> _EXERCISE OBJECTIVE_
Throughout the entries below, report every line where "true" is found.

(Beginning of RECORD EXTRACTS)

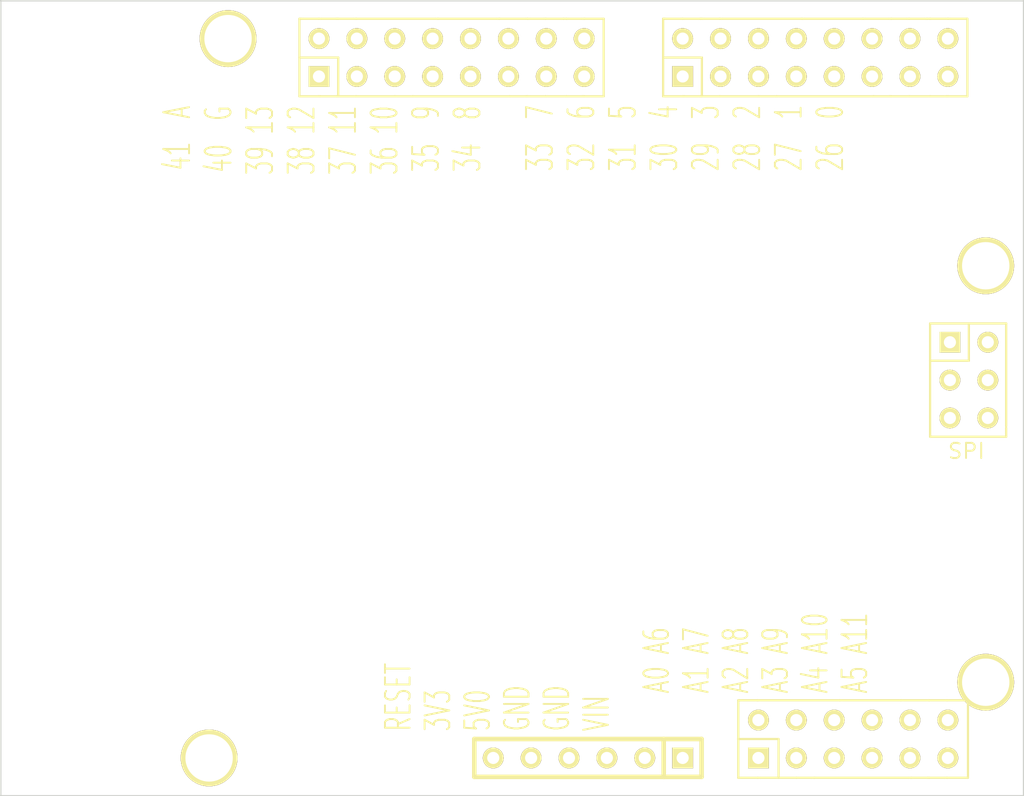
<source format=kicad_pcb>
(kicad_pcb (version 20221018) (generator pcbnew)

  (general
    (thickness 1.6)
  )

  (paper "A3")
  (layers
    (0 "F.Cu" signal)
    (31 "B.Cu" signal)
    (32 "B.Adhes" user)
    (33 "F.Adhes" user)
    (34 "B.Paste" user)
    (35 "F.Paste" user)
    (36 "B.SilkS" user)
    (37 "F.SilkS" user)
    (38 "B.Mask" user)
    (39 "F.Mask" user)
    (40 "Dwgs.User" user)
    (41 "Cmts.User" user)
    (42 "Eco1.User" user)
    (43 "Eco2.User" user)
    (44 "Edge.Cuts" user)
  )

  (setup
    (pad_to_mask_clearance 0)
    (pcbplotparams
      (layerselection 0x0000030_ffffffff)
      (plot_on_all_layers_selection 0x0000000_00000000)
      (disableapertmacros false)
      (usegerberextensions true)
      (usegerberattributes true)
      (usegerberadvancedattributes true)
      (creategerberjobfile true)
      (dashed_line_dash_ratio 12.000000)
      (dashed_line_gap_ratio 3.000000)
      (svgprecision 4)
      (plotframeref false)
      (viasonmask false)
      (mode 1)
      (useauxorigin false)
      (hpglpennumber 1)
      (hpglpenspeed 20)
      (hpglpendiameter 15.000000)
      (dxfpolygonmode true)
      (dxfimperialunits true)
      (dxfusepcbnewfont true)
      (psnegative false)
      (psa4output false)
      (plotreference true)
      (plotvalue true)
      (plotinvisibletext false)
      (sketchpadsonfab false)
      (subtractmaskfromsilk false)
      (outputformat 1)
      (mirror false)
      (drillshape 1)
      (scaleselection 1)
      (outputdirectory "")
    )
  )

  (net 0 "")
  (net 1 "/GND")
  (net 2 "/RG6")

  (footprint "CONN_2x8" (layer "F.Cu") (at 168.3512 128.27 -90))

  (footprint "CONN_2x8" (layer "F.Cu") (at 192.7352 128.27 -90))

  (footprint "CONN_2x6" (layer "F.Cu") (at 195.2752 173.99 -90))

  (footprint "CONN_1x1" (layer "F.Cu") (at 152.0952 175.26))

  (footprint "CONN_1x1" (layer "F.Cu") (at 204.1652 170.18))

  (footprint "CONN_1x1" (layer "F.Cu") (at 204.1652 142.24))

  (footprint "CONN_1x1" (layer "F.Cu") (at 153.3652 127))

  (footprint "SIL-6" (layer "F.Cu") (at 177.4952 175.26 180))

  (footprint "CONN_2x3" (layer "F.Cu") (at 203.0349 149.9108 180))

  (gr_line (start 206.7052 124.46) (end 138.1252 124.46)
    (stroke (width 0.1) (type solid)) (layer "Edge.Cuts") (tstamp 3b1e1c35-555e-4b6c-af34-e965c816cb2f))
  (gr_line (start 138.1252 177.8) (end 206.7052 177.8)
    (stroke (width 0.1) (type solid)) (layer "Edge.Cuts") (tstamp 9201a1ee-09e0-43fd-b36c-247ce01603e6))
  (gr_line (start 138.1252 177.8) (end 138.1252 124.46)
    (stroke (width 0.1) (type solid)) (layer "Edge.Cuts") (tstamp be622cb2-0430-4ede-b668-ca4aa89d2399))
  (gr_line (start 206.7052 177.8) (end 206.7052 124.46)
    (stroke (width 0.1) (type solid)) (layer "Edge.Cuts") (tstamp c9adf088-f478-457e-953e-d48496aa9d36))
  (gr_text "A0 A6\nA1 A7\nA2 A8\nA3 A9\nA4 A10\nA5 A11" (at 188.7474 171.0182 90) (layer "F.SilkS") (tstamp 62a0a48d-ada7-4816-8cbb-ac575663e9cc)
    (effects (font (size 1.651 1.016) (thickness 0.127)) (justify left))
  )
  (gr_text "SPI" (at 202.8698 154.6733) (layer "F.SilkS") (tstamp be0c6b0d-c077-4785-9f2b-7c7885a0f4be)
    (effects (font (size 1.016 1.016) (thickness 0.127)))
  )
  (gr_text "41  A\n40  G\n39 13\n38 12\n37 11\n36 10\n35  9\n34  8" (at 159.6898 131.4196 90) (layer "F.SilkS") (tstamp c01ddc51-f761-4455-b10b-67ede9acd4cf)
    (effects (font (size 1.7272 1.016) (thickness 0.127)) (justify right))
  )
  (gr_text "33  7\n32  6\n31  5\n30  4\n29  3\n28  2\n27  1\n26  0" (at 184.0103 131.3688 90) (layer "F.SilkS") (tstamp c84aa938-3e33-4064-9a36-8d8faa736d44)
    (effects (font (size 1.7272 1.016) (thickness 0.127)) (justify right))
  )
  (gr_text "RESET\n3V3\n5V0\nGND\nGND\nVIN" (at 171.4246 173.5582 90) (layer "F.SilkS") (tstamp ef307b40-a407-44bf-af76-bd91a77fc6ae)
    (effects (font (size 1.651 1.016) (thickness 0.127)) (justify left))
  )

)

</source>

(End of RECORD EXTRACTS)

> _SOLUTION FOR THIS PROBLEM_
      (usegerberextensions true)
      (usegerberattributes true)
      (usegerberadvancedattributes true)
      (creategerberjobfile true)
      (dxfpolygonmode true)
      (dxfimperialunits true)
      (dxfusepcbnewfont true)
      (plotreference true)
      (plotvalue true)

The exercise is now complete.